Learning Management Systems, University Management Systems.

List of topics

Introduction

The utilization of the Internet and distributed content management systems for learning has been widely discussed recently, most remarkably in the context of the development and application of variations of Learning Management Systems – LMS – and their distinguished components identified as Learning Content Management Systems – LCMS – as can be appreciated e.g. in the articles published in the conference series Advances in Web Based Learning (Fong et al., 2002, Zhou et al., 2003, Liu et al., 2004, Lau et al., 2005, Liu et al., 2006).

Very briefly, LMSs are software systems to manage the delivery of learning material to students. Most typically, LMSs are based on the WWW and aim at providing "anytime, anyplace, any pace" distributed management of the delivery and assessment of learning material. LCMSs are a variation of LMSs, in which the focus is on managing learning content (the "C" in the acronym). Most recent LCMSs encompass the functionalities provided by LMSs, and add to them resources to store, index and retrieve learning content components, to author and edit those components, and to render the learning content components through multimedia interactive interfaces. Heretofore, we shall employ LCMS to refer to these two sorts of systems indistinguishably.

This class of systems, empowered by the most recent advances and available resources in web-based technologies, distributed and ubiquitous computing, mobile technologies, and corresponding techniques in software engineering, is still very recent. Its application is directly related to education, which is fundamentally a social issue. As a consequence, the effectiveness of these systems requires a significant amount of time and effort to be measured, and at present we still do not have sufficient empirical data to perform a thorough analysis of the consequences of the utilization of these systems.

__Material supplied__.
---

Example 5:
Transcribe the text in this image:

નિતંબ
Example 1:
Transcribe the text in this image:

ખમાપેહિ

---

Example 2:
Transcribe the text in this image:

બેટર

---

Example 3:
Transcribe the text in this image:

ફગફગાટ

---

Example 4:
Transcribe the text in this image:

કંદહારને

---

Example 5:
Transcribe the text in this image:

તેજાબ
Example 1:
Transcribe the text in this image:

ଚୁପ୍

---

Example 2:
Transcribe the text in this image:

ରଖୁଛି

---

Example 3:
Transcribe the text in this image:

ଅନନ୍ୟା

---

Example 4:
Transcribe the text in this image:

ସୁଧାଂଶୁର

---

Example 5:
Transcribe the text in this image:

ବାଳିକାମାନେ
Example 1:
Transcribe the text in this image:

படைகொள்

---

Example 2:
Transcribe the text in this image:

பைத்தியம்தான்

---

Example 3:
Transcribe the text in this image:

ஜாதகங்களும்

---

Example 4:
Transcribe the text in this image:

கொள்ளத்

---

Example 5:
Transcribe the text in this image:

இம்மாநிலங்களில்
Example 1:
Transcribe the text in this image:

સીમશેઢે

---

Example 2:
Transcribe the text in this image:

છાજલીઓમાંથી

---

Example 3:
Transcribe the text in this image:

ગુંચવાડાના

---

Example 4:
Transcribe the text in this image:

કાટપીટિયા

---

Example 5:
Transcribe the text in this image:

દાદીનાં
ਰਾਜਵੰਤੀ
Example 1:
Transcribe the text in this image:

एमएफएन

...

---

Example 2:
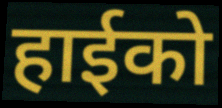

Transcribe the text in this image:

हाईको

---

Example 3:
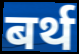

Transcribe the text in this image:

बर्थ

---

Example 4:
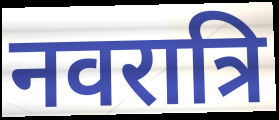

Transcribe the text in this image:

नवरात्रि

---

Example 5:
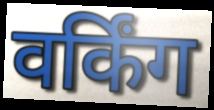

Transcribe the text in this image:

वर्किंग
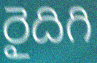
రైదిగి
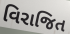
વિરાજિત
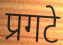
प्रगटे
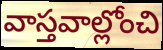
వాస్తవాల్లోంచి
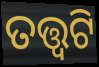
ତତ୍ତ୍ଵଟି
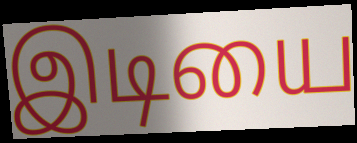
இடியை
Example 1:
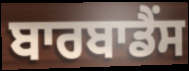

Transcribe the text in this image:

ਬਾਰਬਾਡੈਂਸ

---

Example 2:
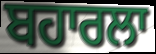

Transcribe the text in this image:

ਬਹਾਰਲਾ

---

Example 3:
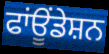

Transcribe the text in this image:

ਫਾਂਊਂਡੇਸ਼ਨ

* * *

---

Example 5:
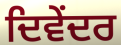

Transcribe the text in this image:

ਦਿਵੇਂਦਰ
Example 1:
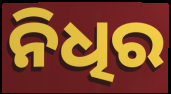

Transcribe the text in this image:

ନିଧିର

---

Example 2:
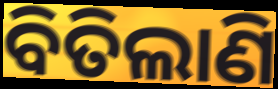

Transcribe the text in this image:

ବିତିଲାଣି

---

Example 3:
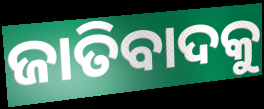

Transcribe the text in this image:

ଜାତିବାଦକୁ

__To-do list__.
a - Reproduce the passage on learning management systems word for word, from "Introduction" up to and including "et al., 2006).".
b - Go on with the passage on learning management systems, beginning right after its final sentence.

__Expected results__.
a -
Introduction

The utilization of the Internet and distributed content management systems for learning has been widely discussed recently, most remarkably in the context of the development and application of variations of Learning Management Systems – LMS – and their distinguished components identified as Learning Content Management Systems – LCMS – as can be appreciated e.g. in the articles published in the conference series Advances in Web Based Learning (Fong et al., 2002, Zhou et al., 2003, Liu et al., 2004, Lau et al., 2005, Liu et al., 2006).

b -
At present, the field characterized by such systems can be considered still in a prospective phase, in which requirements are gathered and organized, based on models and hypotheses about learning and distance learning processes, and then used to guide the construction of concrete systems. These systems are then put in production, thus creating the opportunity to obtain experimental results that eventually will complete the cycle, providing information to refine the foundational models about learning and therefore the requirements to build better supporting systems for the management of learning content and learning in general.

Some interesting models to guide the construction of LCMSs consider as a primary issue that learning is indeed a social phenomenon, and are founded on the proposition that learning processes should be decentralized and based on the interactions in a social network (Dalsgaard, 2006, Stahl, 2002). We consider these models of particular interest, because of their inherent suggestion that the responsibility upon all aspects of learning should be shared among all participants of the learning processes. This suggestion challenges the more traditional views, in which specialized responsibilities were distributed to different actors in the learning scenario, such as the student, the instructor and the manager of the learning environment. According to the traditional views, for example, instructors should care about the production of high-quality content and the effective distribution of this content, and students should care about the effective absorption of the distributed content. Students and instructors should have clearly distinct and separate roles in the process. The systems based on social networks admit and foster the plurality of roles for all participants in the learning process.

In the present article we also advocate that a plurality of roles is beneficial to the effectiveness of LCMSs. We focus, however, on the plurality of roles involving instructors and managers of the learning process. We challenge, therefore, the traditional view in which instructors do not have to care directly about management issues and vice-versa, i.e. managers do not have to care directly about the quality of learning, unless some specific proposed procedures can have managerial impact, e.g. incurring in additional costs or creating opportunities for profit for the learning institution in charge of those procedures.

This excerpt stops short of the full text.